▶ [Dataset entries]

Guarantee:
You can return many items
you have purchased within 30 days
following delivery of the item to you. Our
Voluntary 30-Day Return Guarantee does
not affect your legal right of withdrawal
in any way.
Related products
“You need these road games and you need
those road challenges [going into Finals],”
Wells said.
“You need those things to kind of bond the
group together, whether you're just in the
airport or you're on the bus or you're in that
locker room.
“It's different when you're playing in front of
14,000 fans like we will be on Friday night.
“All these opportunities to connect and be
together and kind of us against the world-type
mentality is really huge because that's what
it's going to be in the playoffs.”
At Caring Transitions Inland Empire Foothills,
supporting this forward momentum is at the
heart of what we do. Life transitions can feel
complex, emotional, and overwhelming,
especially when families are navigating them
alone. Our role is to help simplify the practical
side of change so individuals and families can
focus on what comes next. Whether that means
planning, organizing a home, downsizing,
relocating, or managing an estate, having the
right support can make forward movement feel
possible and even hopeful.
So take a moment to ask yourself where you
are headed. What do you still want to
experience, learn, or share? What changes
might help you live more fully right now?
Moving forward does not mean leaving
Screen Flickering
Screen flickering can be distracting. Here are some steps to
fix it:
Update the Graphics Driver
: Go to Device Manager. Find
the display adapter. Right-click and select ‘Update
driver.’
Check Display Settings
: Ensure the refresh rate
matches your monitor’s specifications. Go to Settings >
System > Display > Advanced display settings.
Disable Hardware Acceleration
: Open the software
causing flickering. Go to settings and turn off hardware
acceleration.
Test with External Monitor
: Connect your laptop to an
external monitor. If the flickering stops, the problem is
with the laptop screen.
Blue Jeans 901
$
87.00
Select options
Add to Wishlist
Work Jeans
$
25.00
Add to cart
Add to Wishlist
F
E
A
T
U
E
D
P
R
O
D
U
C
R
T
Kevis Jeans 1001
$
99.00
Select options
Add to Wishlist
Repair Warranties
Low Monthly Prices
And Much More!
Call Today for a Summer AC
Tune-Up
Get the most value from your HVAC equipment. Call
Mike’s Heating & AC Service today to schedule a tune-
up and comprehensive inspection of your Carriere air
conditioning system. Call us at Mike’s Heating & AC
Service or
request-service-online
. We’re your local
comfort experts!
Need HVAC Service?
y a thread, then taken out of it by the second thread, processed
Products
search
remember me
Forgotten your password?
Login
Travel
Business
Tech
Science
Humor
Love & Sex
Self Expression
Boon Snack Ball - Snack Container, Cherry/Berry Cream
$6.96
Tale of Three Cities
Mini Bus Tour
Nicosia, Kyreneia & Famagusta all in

▶ [Work request] Rewrite the text of all the entries above, substituting "Favorites" for every occurrence of "Wishlist" and leaving everything else unchanged.

▶ [Output of the task]
Guarantee:
You can return many items
you have purchased within 30 days
following delivery of the item to you. Our
Voluntary 30-Day Return Guarantee does
not affect your legal right of withdrawal
in any way.
Related products
“You need these road games and you need
those road challenges [going into Finals],”
Wells said.
“You need those things to kind of bond the
group together, whether you're just in the
airport or you're on the bus or you're in that
locker room.
“It's different when you're playing in front of
14,000 fans like we will be on Friday night.
“All these opportunities to connect and be
together and kind of us against the world-type
mentality is really huge because that's what
it's going to be in the playoffs.”
At Caring Transitions Inland Empire Foothills,
supporting this forward momentum is at the
heart of what we do. Life transitions can feel
complex, emotional, and overwhelming,
especially when families are navigating them
alone. Our role is to help simplify the practical
side of change so individuals and families can
focus on what comes next. Whether that means
planning, organizing a home, downsizing,
relocating, or managing an estate, having the
right support can make forward movement feel
possible and even hopeful.
So take a moment to ask yourself where you
are headed. What do you still want to
experience, learn, or share? What changes
might help you live more fully right now?
Moving forward does not mean leaving
Screen Flickering
Screen flickering can be distracting. Here are some steps to
fix it:
Update the Graphics Driver
: Go to Device Manager. Find
the display adapter. Right-click and select ‘Update
driver.’
Check Display Settings
: Ensure the refresh rate
matches your monitor’s specifications. Go to Settings >
System > Display > Advanced display settings.
Disable Hardware Acceleration
: Open the software
causing flickering. Go to settings and turn off hardware
acceleration.
Test with External Monitor
: Connect your laptop to an
external monitor. If the flickering stops, the problem is
with the laptop screen.
Blue Jeans 901
$
87.00
Select options
Add to Favorites
Work Jeans
$
25.00
Add to cart
Add to Favorites
F
E
A
T
U
E
D
P
R
O
D
U
C
R
T
Kevis Jeans 1001
$
99.00
Select options
Add to Favorites
Repair Warranties
Low Monthly Prices
And Much More!
Call Today for a Summer AC
Tune-Up
Get the most value from your HVAC equipment. Call
Mike’s Heating & AC Service today to schedule a tune-
up and comprehensive inspection of your Carriere air
conditioning system. Call us at Mike’s Heating & AC
Service or
request-service-online
. We’re your local
comfort experts!
Need HVAC Service?
y a thread, then taken out of it by the second thread, processed
Products
search
remember me
Forgotten your password?
Login
Travel
Business
Tech
Science
Humor
Love & Sex
Self Expression
Boon Snack Ball - Snack Container, Cherry/Berry Cream
$6.96
Tale of Three Cities
Mini Bus Tour
Nicosia, Kyreneia & Famagusta all in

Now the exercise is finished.